Risiken bleiben erheblich
Das Bild hat Schattenseiten. Das angehäufte Defizit beläuft sich auf 8,2 Milliarden Dollar. Der operative Cashflow war 2025 mit minus 536 Millionen Dollar tief negativ. Neue US-Zölle von 20 Prozent auf europäische Elektrolyseure und chinesische Brennstoffzellenkomponenten belasten die Kostenstruktur zusätzlich.
Im Markt für Rechenzentren ist Plug Power ein Newcomer. Konkurrenten wie kleine Modulreaktoren haben dort bereits feste Verträge.

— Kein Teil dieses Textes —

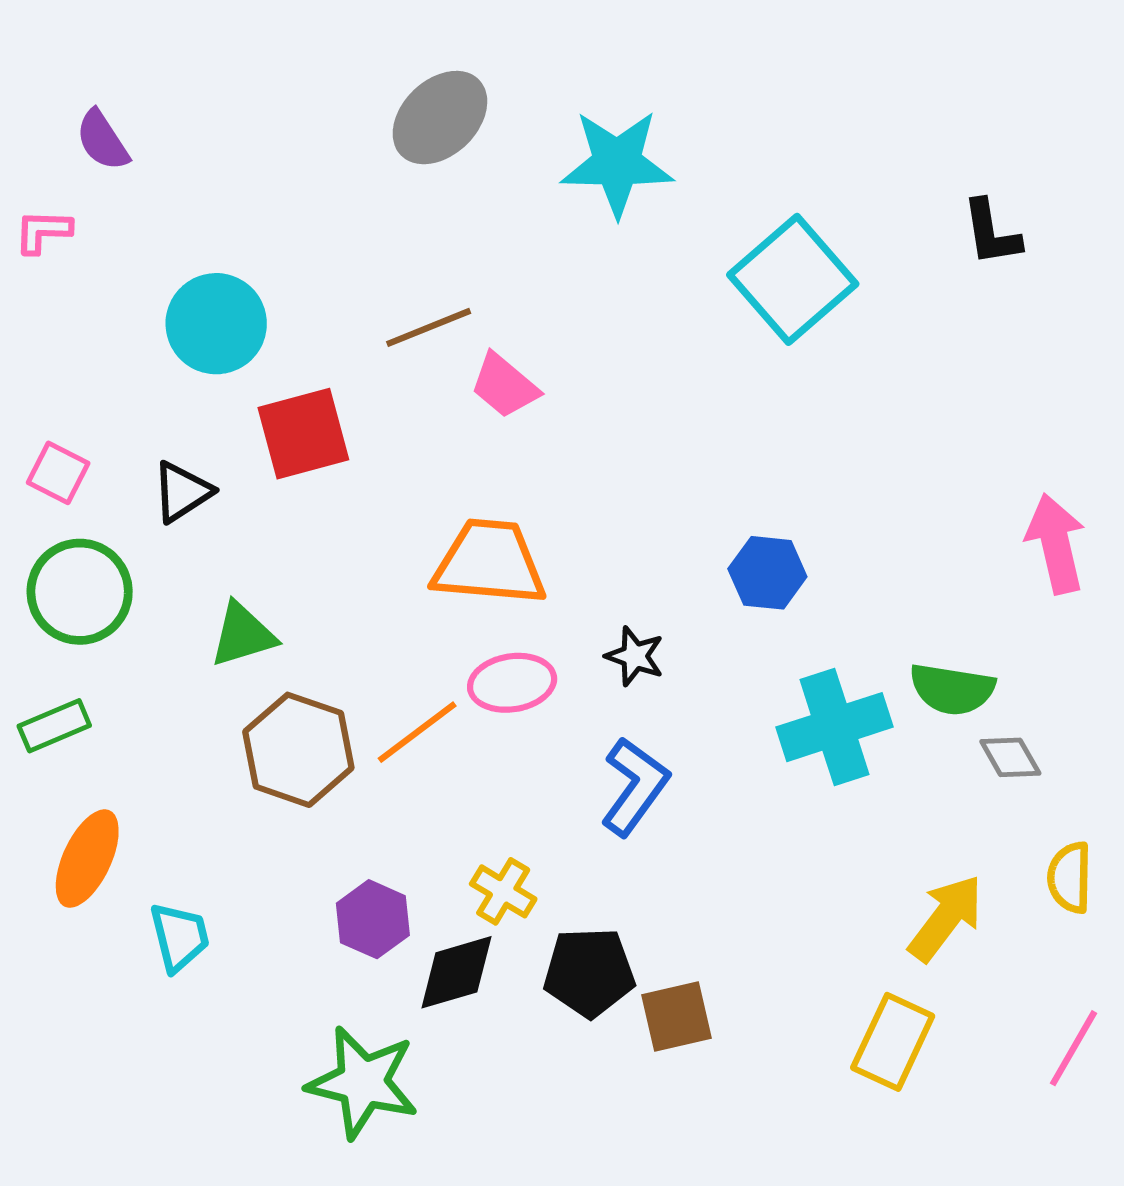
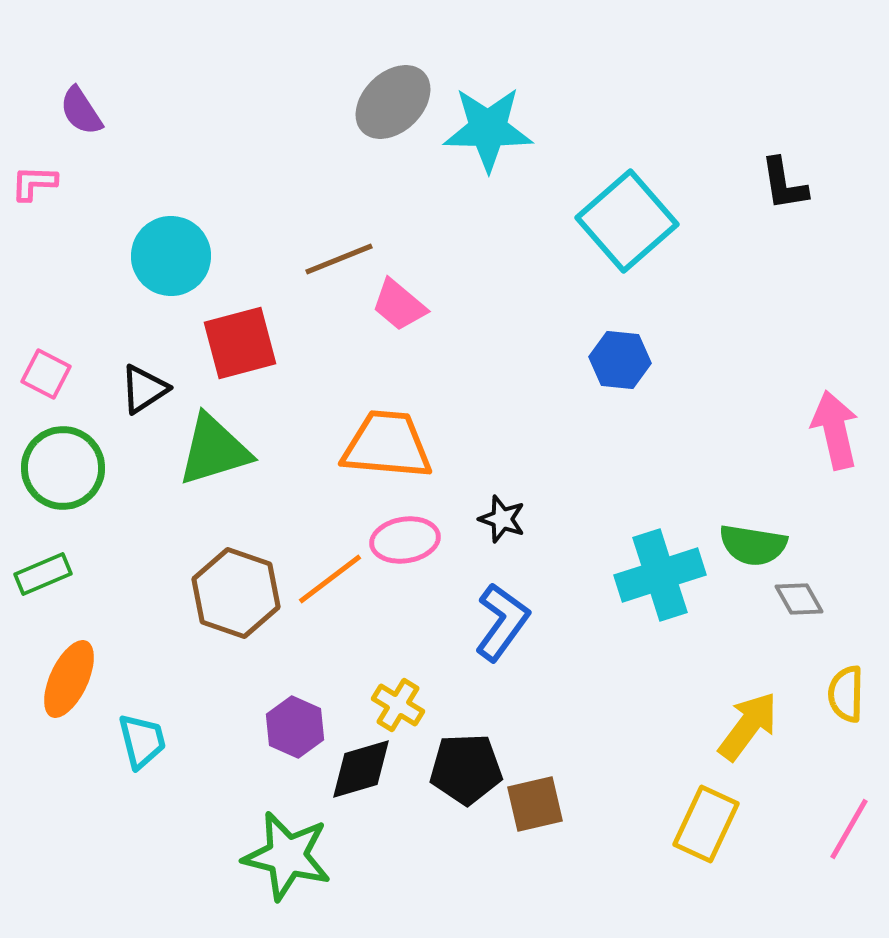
gray ellipse: (440, 118) -> (393, 102), moved
blue hexagon: (767, 573) -> (620, 360), moved
green triangle: (243, 635) -> (214, 450), moved, size x1.4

Die Wasserstoffstrategie ist plausibel — aber noch kaum erprobt.
Was der 11. Mai entscheidet
Das Management hält an seinem Ziel fest: positives EBITDA im vierten Quartal 2026, positives operatives Ergebnis beim Verlassen des Jahres 2027, Gesamtprofitabilität bis Ende 2028. Ob dieser Zeitplan realistisch ist, hängt davon ab, ob die Bruttomarge aus Q4 2025 kein Einmaleffekt war.
Die Aktie notiert aktuell bei 2,65 Euro — rund 25 Prozent unter dem 52-Wochen-Hoch von 3,51 Euro. Der Q1-Bericht am 11. Mai ist der erste echte Test, ob die Trendwende trägt oder ob der Kursanstieg der Hoffnung vorausgeeilt ist.